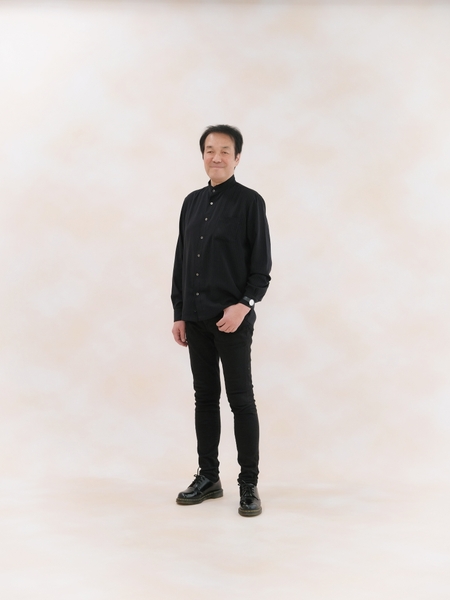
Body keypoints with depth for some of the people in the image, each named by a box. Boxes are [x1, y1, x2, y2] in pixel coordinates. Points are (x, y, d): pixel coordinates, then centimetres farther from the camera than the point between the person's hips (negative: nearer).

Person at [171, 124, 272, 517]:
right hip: (196, 320, 6)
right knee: (205, 397, 12)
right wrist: (179, 314, 10)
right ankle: (208, 477, 23)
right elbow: (181, 262, 13)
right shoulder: (192, 202, 12)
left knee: (241, 399, 1)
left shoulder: (249, 202, -5)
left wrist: (244, 305, -20)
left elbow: (261, 266, -8)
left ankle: (249, 484, 12)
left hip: (233, 319, -6)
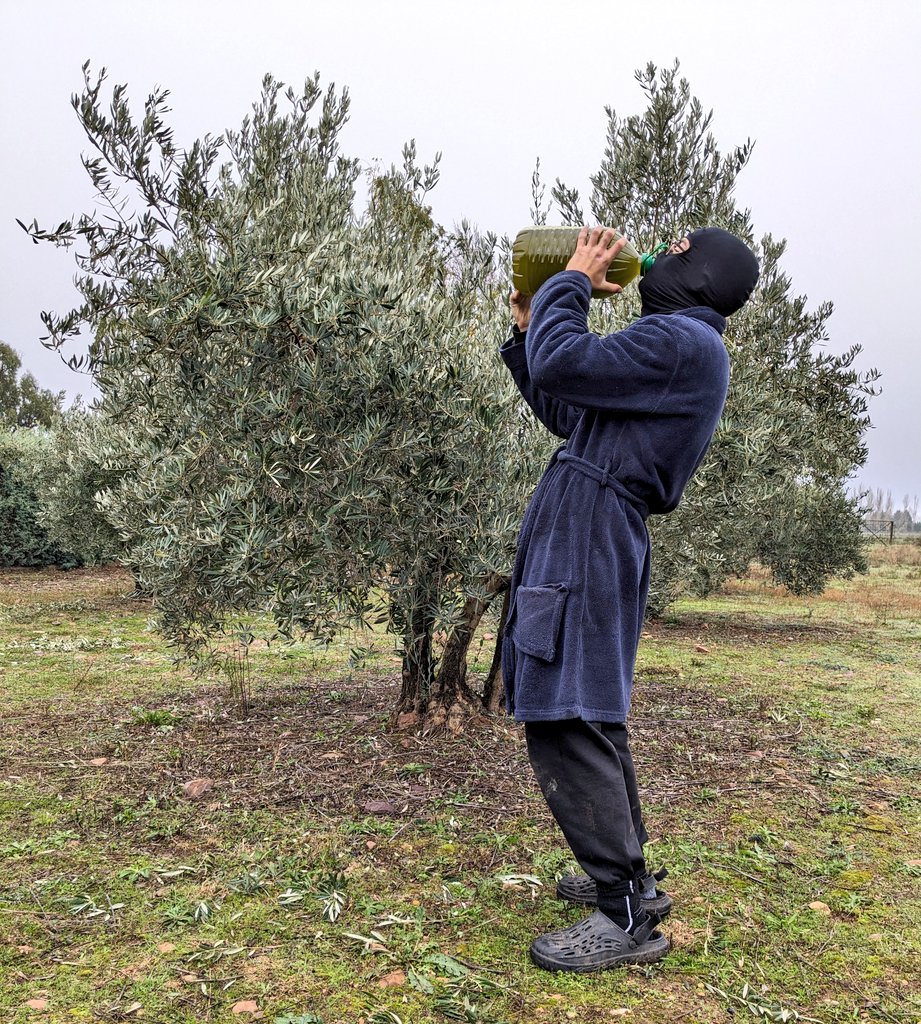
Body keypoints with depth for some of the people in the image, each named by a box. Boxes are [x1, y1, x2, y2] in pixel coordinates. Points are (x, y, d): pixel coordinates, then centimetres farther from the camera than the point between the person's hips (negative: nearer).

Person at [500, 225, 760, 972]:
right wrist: (529, 329, 26)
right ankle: (629, 878, 28)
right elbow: (566, 415, 26)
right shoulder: (675, 350, 24)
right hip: (580, 540, 11)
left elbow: (562, 365, -18)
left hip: (588, 543, -11)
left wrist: (572, 281, -2)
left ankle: (627, 918, 0)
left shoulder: (685, 340, -9)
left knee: (566, 726, -10)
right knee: (590, 721, 17)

****************************************

ACTIVITY - Only the lines from the start of the material through the line containing "left ankle: (249, 484, 12)" should be transcribed. Pictures stay out.

YOUR SOLUTION -
Body keypoints with depth for some of the people in the image, each named by a box. Boxes are [x1, y1, x2, y2] in pixel coordinates. Points are (x, y, d): pixel coordinates, then centimetres farther from the camera than the point between the person's hips (negative: nearer).

Person at [171, 124, 272, 517]:
right hip: (196, 320, 6)
right knee: (205, 397, 12)
right wrist: (179, 314, 10)
right ankle: (208, 477, 23)
right elbow: (181, 262, 13)
right shoulder: (192, 202, 12)
left knee: (241, 399, 1)
left shoulder: (249, 202, -5)
left wrist: (244, 305, -20)
left elbow: (261, 266, -8)
left ankle: (249, 484, 12)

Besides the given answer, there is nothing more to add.